Instructions to follow – The expected output is the line with "middle mcp: (771, 260)" followed by every remaining line of the entries, all repeated exactly.

Entries provided –
· · · · · · ·

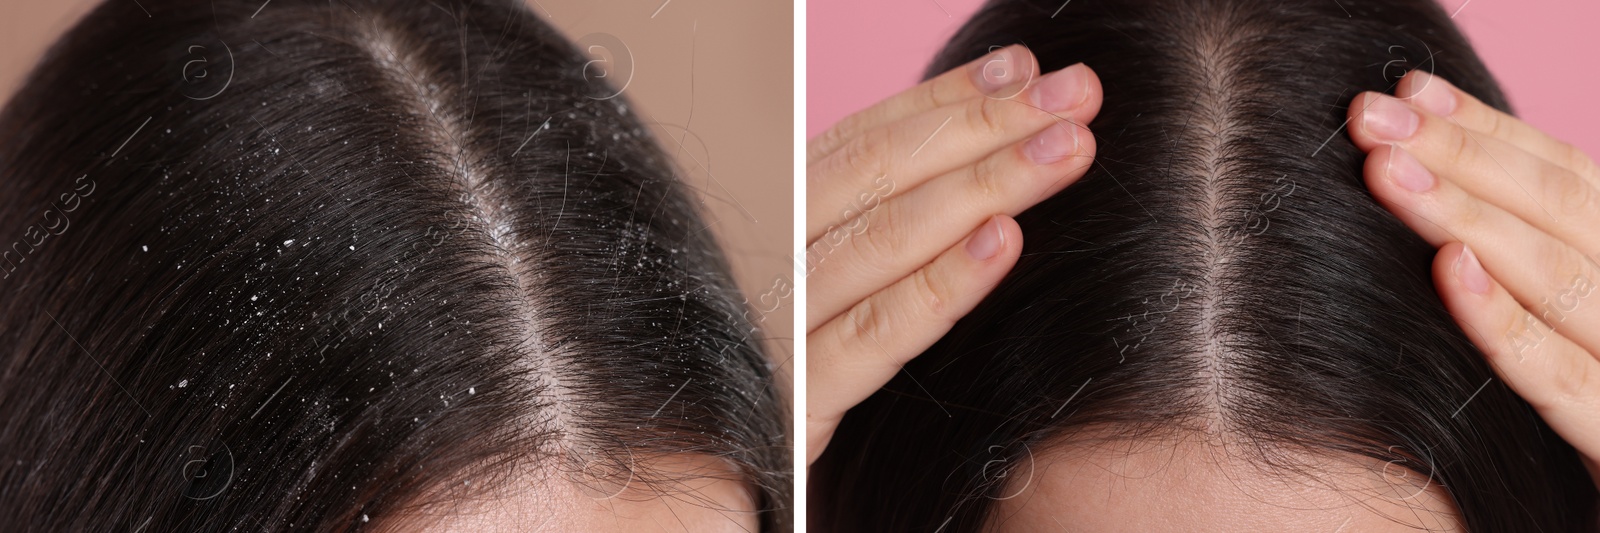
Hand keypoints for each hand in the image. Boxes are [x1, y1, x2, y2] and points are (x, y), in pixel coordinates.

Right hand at [806, 45, 1102, 463]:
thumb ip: (877, 218)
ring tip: (1067, 149)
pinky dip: (943, 284)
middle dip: (987, 125)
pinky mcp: (799, 401)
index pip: (864, 138)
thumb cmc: (790, 374)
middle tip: (1078, 94)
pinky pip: (877, 334)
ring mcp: (779, 329)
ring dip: (986, 184)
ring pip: (887, 239)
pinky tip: (1006, 244)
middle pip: (880, 173)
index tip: (1026, 68)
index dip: (948, 97)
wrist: (723, 481)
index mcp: (776, 222)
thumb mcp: (823, 287)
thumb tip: (982, 128)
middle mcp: (771, 260)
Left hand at [1348, 70, 1599, 481]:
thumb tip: (1439, 190)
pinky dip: (1504, 320)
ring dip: (1468, 216)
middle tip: (1370, 117)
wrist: (1599, 514)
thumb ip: (1529, 263)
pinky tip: (1449, 272)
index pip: (1570, 176)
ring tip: (1388, 171)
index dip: (1488, 130)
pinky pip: (1564, 378)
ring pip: (1560, 275)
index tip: (1408, 92)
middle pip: (1561, 208)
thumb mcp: (1574, 321)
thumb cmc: (1590, 400)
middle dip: (1461, 155)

· · · · · · ·

Written response –
middle mcp: (771, 260)
Left hand at [1348, 70, 1599, 481]:
thumb tip: (1439, 190)
pinky dip: (1504, 320)
ring dip: (1468, 216)
middle tip: (1370, 117)
wrist: (1599, 514)
thumb ip: (1529, 263)
pinky tip: (1449, 272)
index pip: (1570, 176)
ring tip: (1388, 171)
index dip: (1488, 130)
pinky pip: (1564, 378)
ring pip: (1560, 275)
index tip: (1408, 92)
middle pip: (1561, 208)
thumb mcp: (1574, 321)
thumb cmc: (1590, 400)
middle dip: (1461, 155)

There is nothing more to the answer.